## Extracted text
════════════════════

# Chuck Radial Runout Standards



## mksj (Aug 18, 2016)

Had a recent email flyer from Shar's that outlined the chuck radial run out and the different standards. I thought it would interesting to post, as there is often the discussion about expected TIR of different chucks. The TIR is dependent on the manufacturer guaranteed specs (QC), size/type of chuck and if it uses some form of Set-Tru type system. One also needs to factor in the back plate and if it is trued up on the machine. Given that Enco is gone, and a few of the other vendors that sold chucks, the options seem to be more limited these days. I have had my share of generic Chinese chucks, most either where returned or sit on a shelf because of TIR or clamping alignment issues. They probably could be fixed with some TLC, but I do not have the inclination to deal with them.

Anyway, the new Shar's chucks seem to offer decent quality and some pretty tight tolerances at decent prices, the Gator/Feruda can be hit or miss but seem to work well, and I have read a few older posts where there have been an  issue with the Bison chucks. I do a lot of repeat turning and currently run the Bison Set-Tru 5C, their 8" combination 4J and have been very happy with both of them, also have a Pratt Burnerd SetRite 6" chuck. The  PB is also great chuck, The adjustable chucks hold a repeat TIR of better than 0.0004", the combo chuck can be zeroed in less than a minute with repeat parts. The new Shar's FS and CS might be worth considering at a lower price break, they also have their Zero-Set adjustable chucks. I also have a 4J Taiwanese  independent from Quality Machine Tools, which has excellent specs/finish.


----------



## wrmiller (Aug 18, 2016)

My PB works so well I have been afraid to remove it from the spindle.

════════════════════

Stored data entries
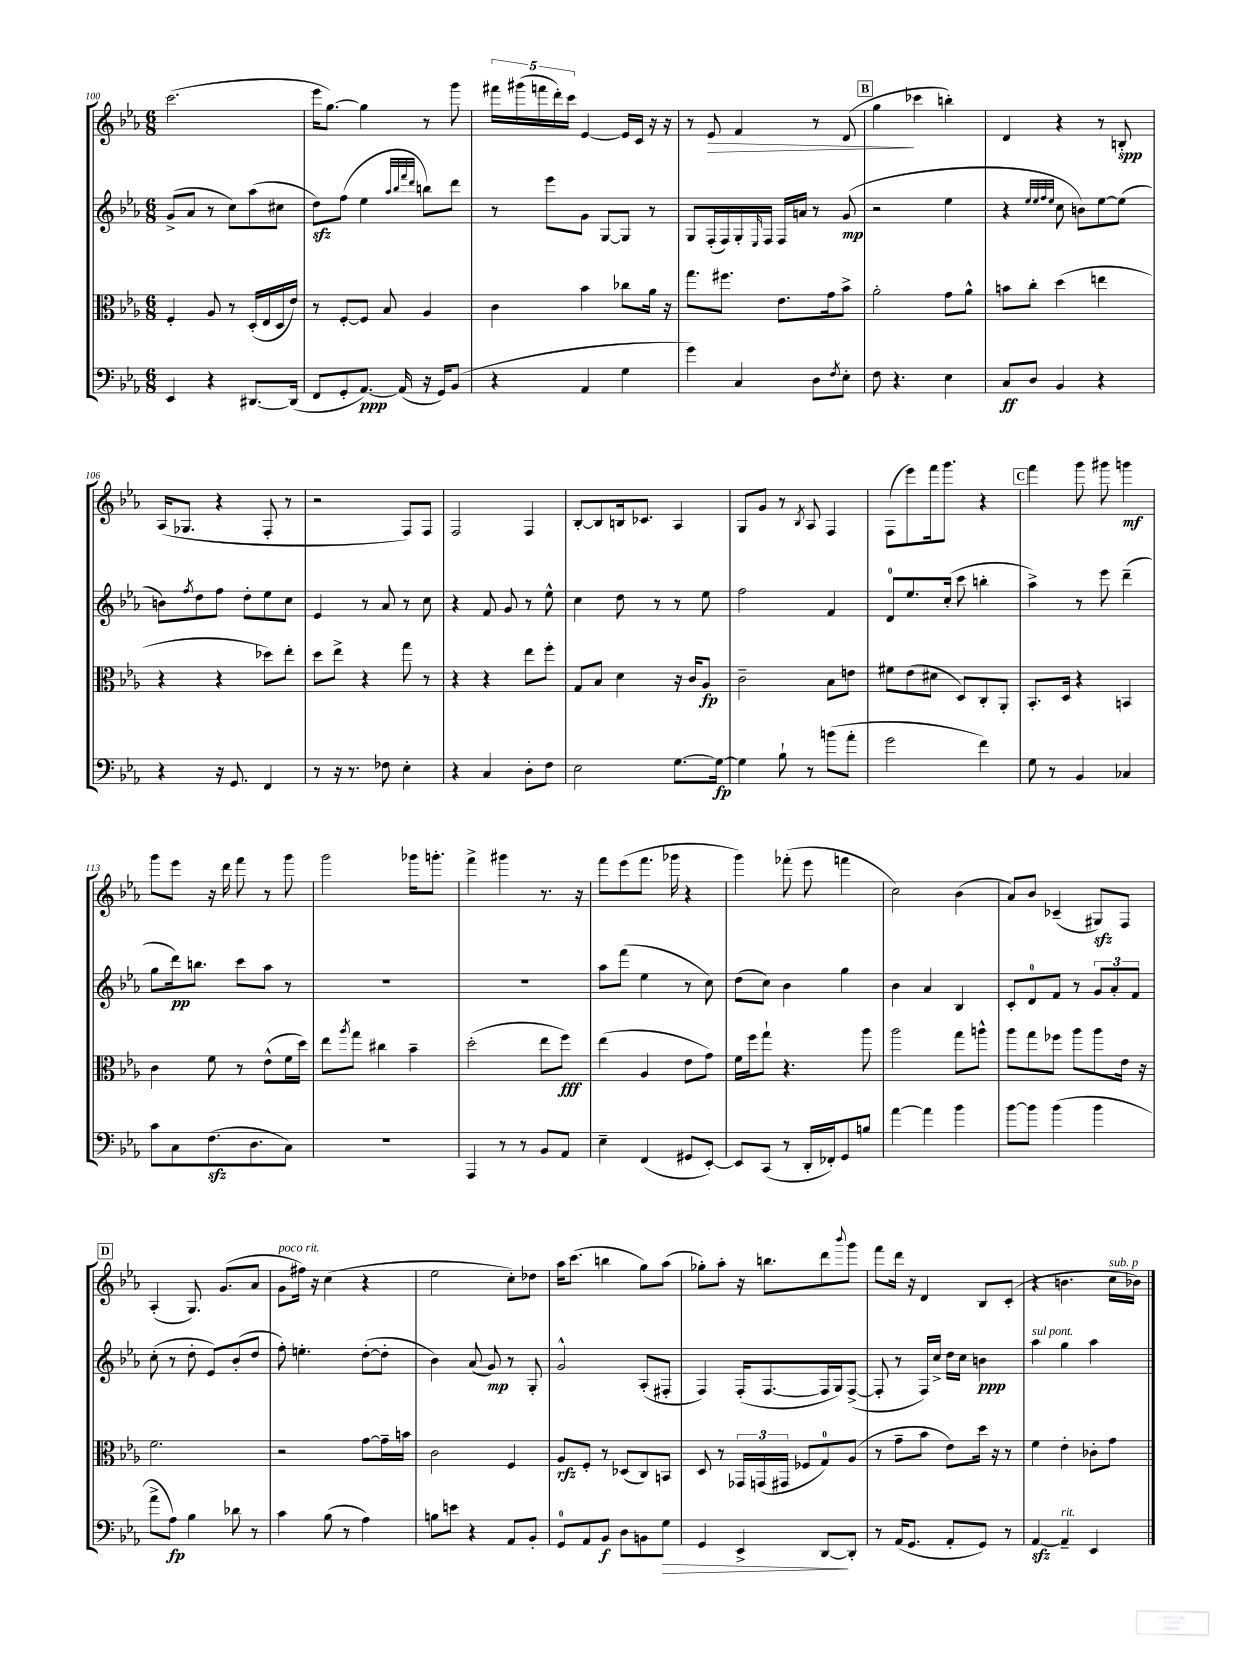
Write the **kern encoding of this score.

**kern	**kern	**kern	**kern
*staff4	*staff3	*staff2	*staff1
*clefF4	*clefC3	*clefG2	*clefG2
*k[b-e-a-]	*k[b-e-a-]	*k[b-e-a-]	*k[b-e-a-]
*M6/8	*M6/8	*M6/8	*M6/8
4EE-	4F'	(8g^	(2.ccc
.	.	8a-	.
4r	8A-	8r	.
.	8r	8cc)	.
[8.DD#	(16D'	(8aa-	.
.	16E-	.	.
.	16D	8cc#	.
(16DD#]	16e-)	.	.
=	=	=	=
8FF	8r	8dd)	16eee-
.	.	.	[8.gg)
8GG'	[8F'	(8ff	.
[8.AA-)	8F]	4ee-	4gg]
.	8B-	.	.
(16AA-]	.	.	.
.	.	32qqaa-	.
.	.	32qqbb-	.
.	.	32qqfff	.
.	.	32qqddd	.
16r	4A-	8bb)	8r
16GG)	.	.	.
(8BB-	.	8ddd	8ggg
=	=	=	=
4r	4c	8r	20fff#
.	.	.	(20ggg#
.	.	.	20fff
.	.	8eee-	.
.	.	.	20ddd')
.	.	.	20ccc
4AA-	4b-	8g	[4e-
.	.	[8G	.
4G	8cc-	8G]	16e-]
.	.	.	16c
.	16a-	8r	16r
.	16r	.	16r
=	=	=	=
4g)	8.gg	8G	8r
.	.	(16F'	8e-
.	8.ff#	16F)	.
4C	.	16G'	4f
.	.	16qqE-	.
.	.	16F	.
.	8.e-	16F	.
.	.	16a	.
8D	.	8r	8r
.	16g	.	.
8qF	.	.	.
8E-'	8b-^	(8g	(8d
=	=	=	=
8F	2a-'	2r	4gg
4.r	.	.	.
.	.	.	4ccc-
4E-	8g	4ee-	4bb')
.	8a-^^	.	.
=	=	=	=
8C	8b	4r	4d
8D	8cc'	.	.
.	.	32qqee-	.
.	.	32qqee-	.
.	.	32qqff	.
.	.	32qqee-	.
4BB-	(4dd	8cc	4r
.	.	8b)	.
4r	4ee	[8ee-	8r
.	.	(8ee-]	8B'
=	=	=	=
4r	4r	8b)	(16A-
.	.	.	8.G-
.	.	8qff	.
.	.	8dd	.
16r	4r	8ff	4r
8.GG	.	.	.
.	.	8dd'	.
4FF	8dd-)	8ee-	8F'
.	8ee-'	8cc	8r
=	=	=	=
8r	8dd	4e-	2r
16r	8ee-^	.	.
8.r	.	.	.
.	4r	8r	.
8F-	.	8a-	.
4E-'	8gg	8r	8F)
.	8r	8cc	8F
=	=	=	=
4r	4r	4r	2F
4C	4r	8f	.
.	.	8g	.
8D'	8ee-	8r	4F
8F	8ff'	8ee-^^	.
=	=	=	=
2E-	8G	4cc	[8B-'
.	8B-	.	8B-]
.	4d	8dd	16B
.	.	.	8.c-
.	.	8r	.
[8.G	16r	8r	4A-
.	16c	.	.
.	8A-	8ee-	.
16G_	.	.	.
=	=	=	=
4G]	2c~	2ff	8G
.	.	.	8g
8B-`	.	.	8r
.	.	.	8qB-
8r	.	.	8A-
(8b	8B-	4f	4F
8a-'	8e	.	.
=	=	=	=
2g	8f#	8d	(8F
.	(8e-	8.ee-	8eee-)
.	8d#	.	16fff
.	.	(16cc'	8.ggg
.	8D)	8ccc	.
4f)	8C'	4bb'	4r
.	8AA-'	.	.
=	=	=	=
8G	8.BB-'	4aa-^)	4fff
8r	.	.	.
.	16D	.	.
4BB-	4r	8r	8ggg
.	.	8eee-	8ggg#
4C-	4BB	(4ddd~	4ggg
=	=	=	=
8c	4c	8gg	8ggg
8C	.	16ddd)	8eee-
.	.	8.bb	.
(8.F	8f	.	16r
.	.	.	16ddd
.	8r	8ccc	8fff
8.D	.	.	.
.	(8e-^^	8aa-	8r
8C)	16f	8r	8ggg
.	16dd)	.	.
=	=	=	=
2.r	8ee-	2.r	2ggg
.	8qaa-	.	.
.	8gg	.	.
.	4cc#	.	.
.	4b-~	.	16ggg-
.	.	.	8.ggg'
=	=	=	=
4AAA-	(2dd'	2.r	4fff^
8r	.	.	4ggg#
8r	.	.	.
8BB-	8ee-	.	8.r
8AA-	8ff)	.	.
.	.	.	16r
=	=	=	=
4E-~	(4ee-	8aa-	8fff
.	.	(8fff	(8eee-
(4FF	4A-	4ee-	8.fff
.	.	.	16ggg-
8GG#	8e-	8r	4r
[8EE-')	8g)	8cc)	.
=	=	=	=
8EE-]	16f	(8dd	4ggg)
.	16ff	.	.
(8CC	8gg`	8cc)	.
8r	4.r	4b-	(8fff-'
16DD'	.	.	8eee-
16FF-')	.	.	.
8GG	.	4gg	4fff
8B	8aa-	.	.
=	=	=	=
[4a-	2aa-	4b-	2cc)
4a-]	.	4a-	.
4b-	8gg	4B-	(4b-
.	8aa^^	.	.
=	=	=	=
[8b-	8aa-	8c'	8a-)
8b-]	8gg	8d	8b-
(4b-	8ff-	8f	(4c-~
.	8aa-	8r	.
4b-	8aa-	12g	8G#)
.	.	12a-'	.
.	16e-	.	8F
.	.	12f	.
.	16r	.	.
=	=	=	=
8a-^	2.f	(8cc'	(4A-'
8A-)	.	8r	.
4B-	.	8dd'	8.G)
.	.	8e-)	.
.	.	.	(8.g
8d-	.	(8b-'	.
8r	.	8dd	8a-
=	=	=	=
4c	2r	8ff')	8g
.	.	4.ee'	16ff#)
.	.	.	16r
(8B-	.	.	(4cc
8r	.	.	.
4A-)	[8g	([8dd'	4r
.	16g~]	8dd']	.
.	16b	.	.
=	=	=	=
8B	2c	4b-)	2ee-
8e	.	.	.
4r	.	(8a-	.
.	.	8g)	.
8AA-	4F	8r	8cc')
8BB-'	.	8G'	8dd-
=	=	=	=
8GG	8A-	2g^^	16aa-
.	.	.	(8.ccc
8AA-	8F'	.	.
8BB-	8r	.	4bb
8D	(8D-	.	.
8BB	8C)	(8A-'	8gg)
8G	8BB	8F#'	(8aa-
=	=	=	=
4GG	8D	4F)	8gg-')
.	8r	.	8aa-'
4EE-^	24GG-	(16F'	16r
.	(24GG	.	.
.	.	[8.F	8.bb
.	24GG#	.	.
.	8F-	.	.
[8DD	8G)	16F]	8ddd
.	.	16G)	.
.	.	.	8qqbbb-
8DD']	(8A-	([8F^	8ggg
=	=	=	=
8r	8r	8F']	8fff
(16AA-	8g~	8r	16ddd
8.GG	.	.	16r
.	8b-	16F)	4d
.	.	16cc^	.
8AA-'	8e-)	16dd	.
.	.	16cc	.
8GG)	16dd	4b	8B-
.	16r	.	.
8r	8r	.	(8c'
=	=	=	=
[4AA-	4f	4aa-	4r
4AA-~]	4e-'	4gg	4.b
4EE-	8c-'	4aa-	.
.	8g	.	16cc
.	.	.	16b-)
==	==	==	==
*-	*-	*-	*-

════════════════════

## Aim A
Answer these questions from the chuck runout thread:
(i) Which vendor sent the email flyer that led to the first post?
(ii) What repeat TIR do the adjustable chucks hold?
(iii) Why has wrmiller not removed the PB from the spindle?
## Aim B
Summarize the chuck runout thread in two sentences.

## Result A
(i) Shar's
(ii) Better than 0.0004"
(iii) It works so well that wrmiller has been afraid to remove it.

## Result B
Prompted by a Shar's email flyer on chuck radial runout standards, the first post explains that a chuck's TIR depends on the manufacturer's guaranteed specs, the chuck's size and type, any Set-Tru type system, and the back plate. The poster has returned or shelved several generic Chinese chucks but is very happy with a Bison Set-Tru 5C and an 8" combination 4J, and a reply says the PB works so well that its owner has been afraid to remove it from the spindle.